(Given text Opens)

Heath was first settled in 1765 as a part of Charlemont. The town, as well as neighboring Rowe, separated, and Heath was officially incorporated in 1785, just a few days after its new neighbor. The town is named after William Heath, Major General of Massachusetts and Brigadier General in the national army during the American Revolution.

General Heath had been the commanding officer and friend of Col. Hugh Maxwell, a local citizen who suggested the town be named in his honor. In 1784 Maxwell, who was severely wounded at the Battle of Bunker Hill by a bullet through his shoulder, was chosen to represent Heath at the General Court in Boston and obtain a division of the town from Charlemont. Accordingly, the new town was incorporated on February 14, 1785.

Chloe Maxwell, daughter of Col. Maxwell, was married to prominent local landowner and state legislator abolitionist Roger Leavitt. Their son was the Congregational minister, lawyer, social reformer, editor and fervent abolitionist Rev. Joshua Leavitt, who after his graduation from Yale College was the first lawyer to practice in Heath. (Rev. Leavitt soon gave up law for the ministry, training at Yale Theological Seminary and settling in Stratford, Connecticut, before decamping for New York City and a career that included the editorship of The Emancipator.) Members of the Leavitt family of Heath and Charlemont provided stops on the Underground Railroad, and in some cases sheltered slaves like Basil Dorsey who were fleeing the South.

(Given text Closes)

__Exercise description__: Copy out the full text on the history of Heath word for word, with nothing changed. The material that comes next has no connection to the text about Heath.

(Supplied data Opens)

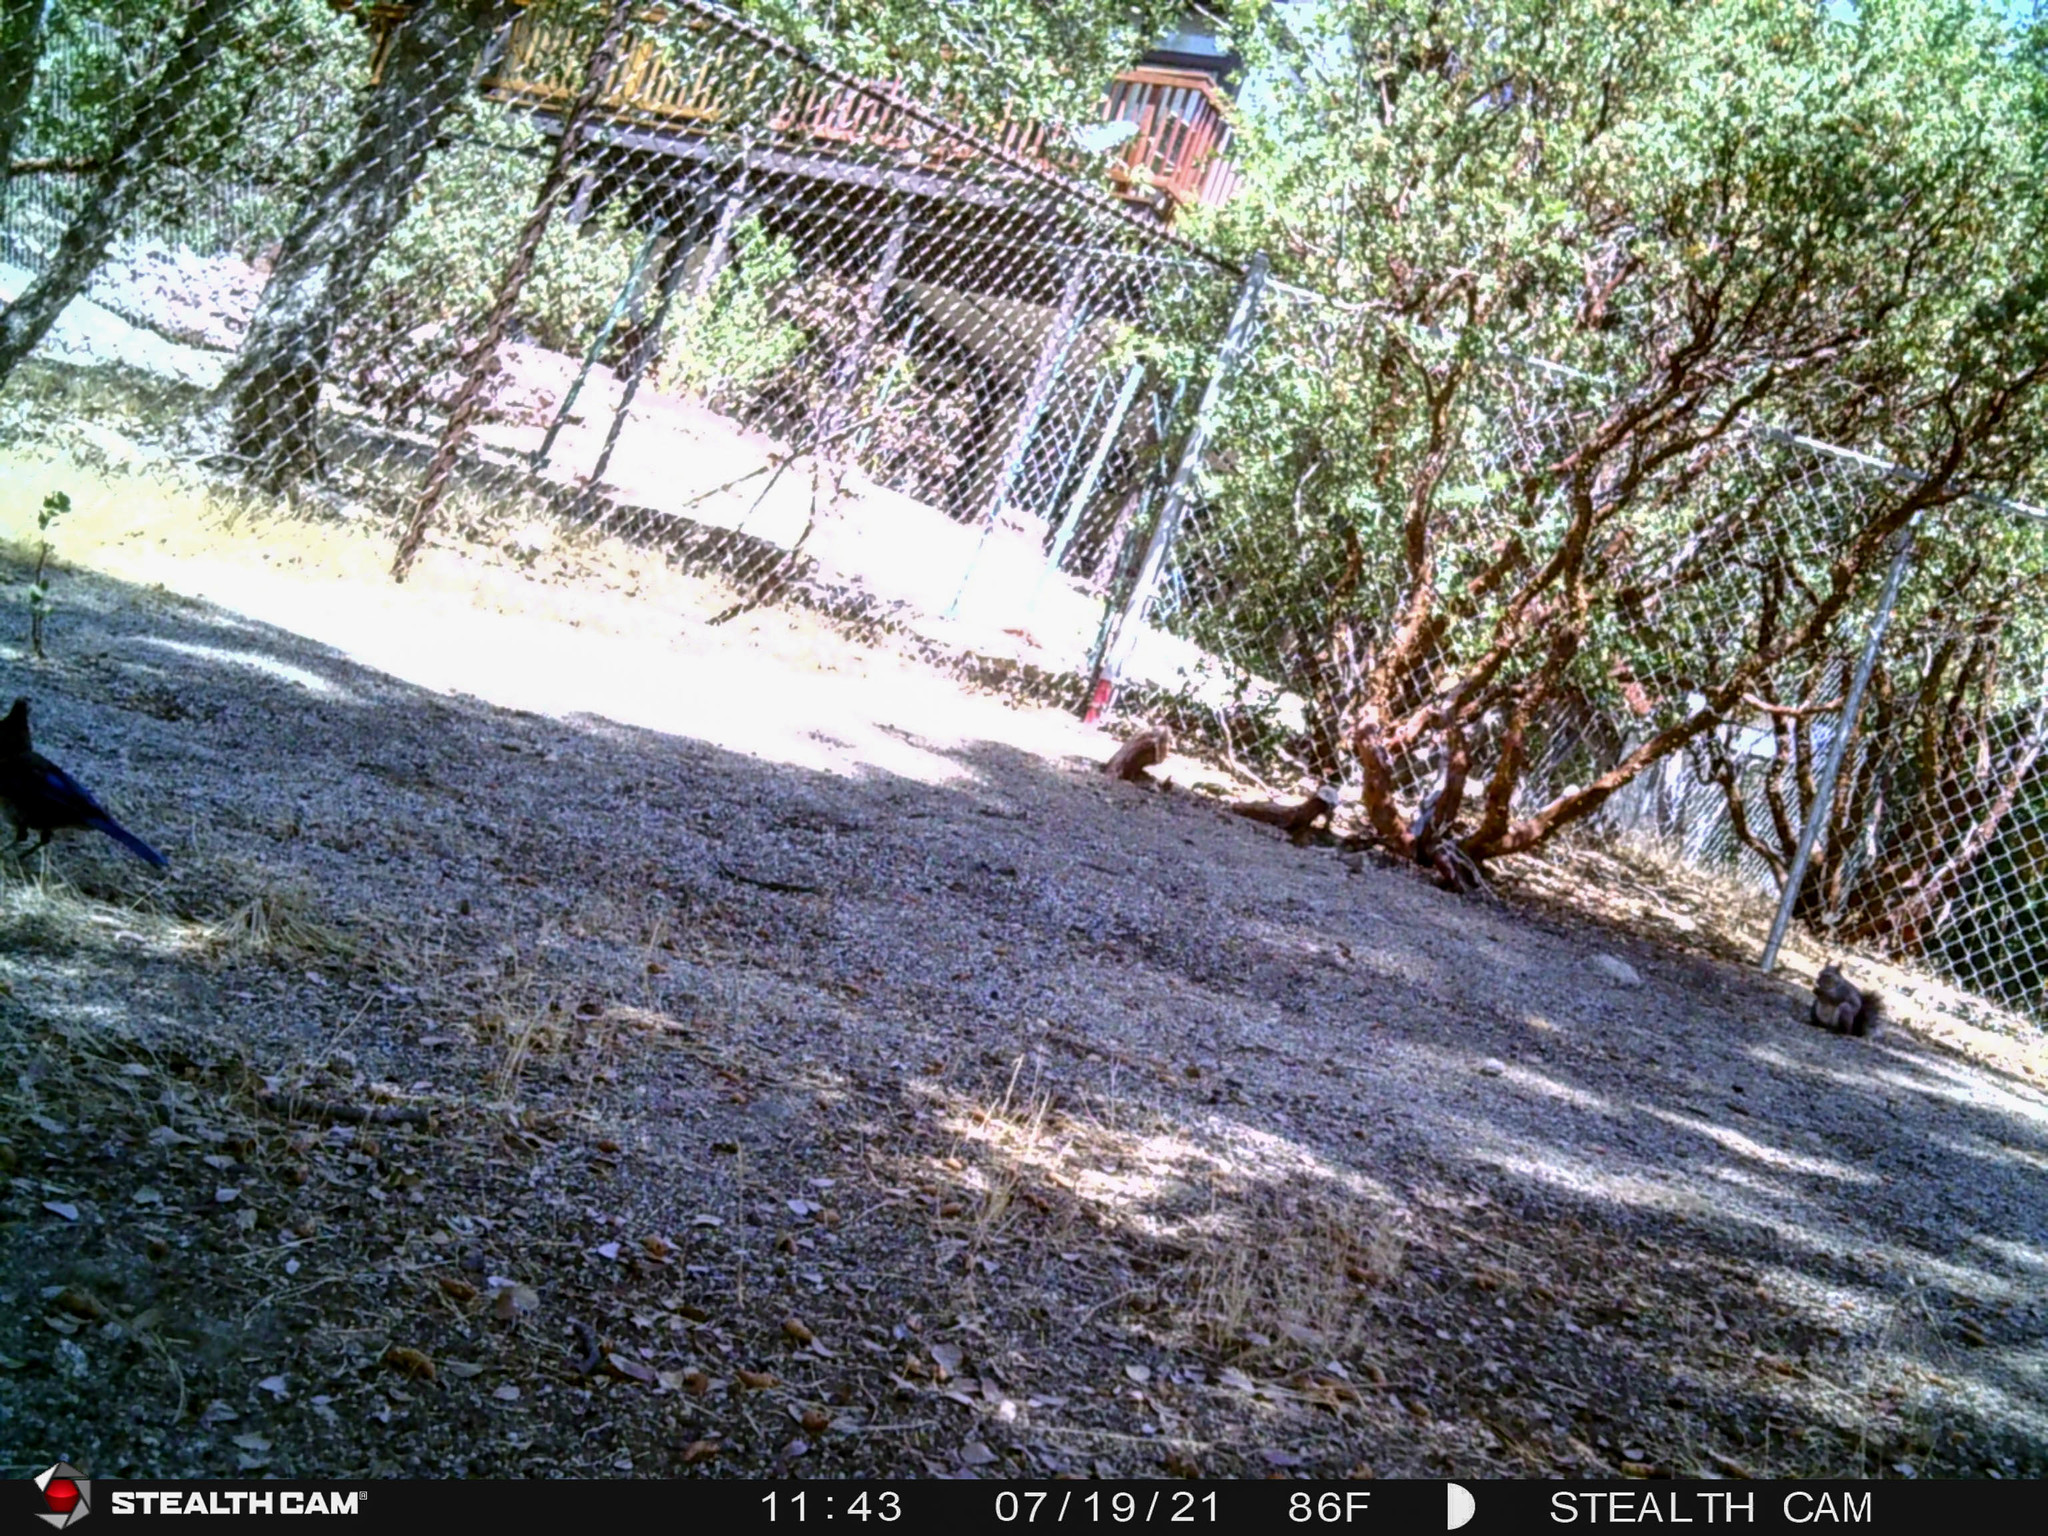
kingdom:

(Supplied data Closes)

__Solved exercise__:
Heath was first settled in 1765 as a part of Charlemont. The town, as well as neighboring Rowe, separated, and Heath was officially incorporated in 1785, just a few days after its new neighbor. The town is named after William Heath, Major General of Massachusetts and Brigadier General in the national army during the American Revolution.

General Heath had been the commanding officer and friend of Col. Hugh Maxwell, a local citizen who suggested the town be named in his honor. In 1784 Maxwell, who was severely wounded at the Battle of Bunker Hill by a bullet through his shoulder, was chosen to represent Heath at the General Court in Boston and obtain a division of the town from Charlemont. Accordingly, the new town was incorporated on February 14, 1785.

Chloe Maxwell, daughter of Col. Maxwell, was married to prominent local landowner and state legislator abolitionist Roger Leavitt. Their son was the Congregational minister, lawyer, social reformer, editor and fervent abolitionist Rev. Joshua Leavitt, who after his graduation from Yale College was the first lawyer to practice in Heath. (Rev. Leavitt soon gave up law for the ministry, training at Yale Theological Seminary and settling in Stratford, Connecticut, before decamping for New York City and a career that included the editorship of The Emancipator.) Members of the Leavitt family of Heath and Charlemont provided stops on the Underground Railroad, and in some cases sheltered slaves like Basil Dorsey who were fleeing the South.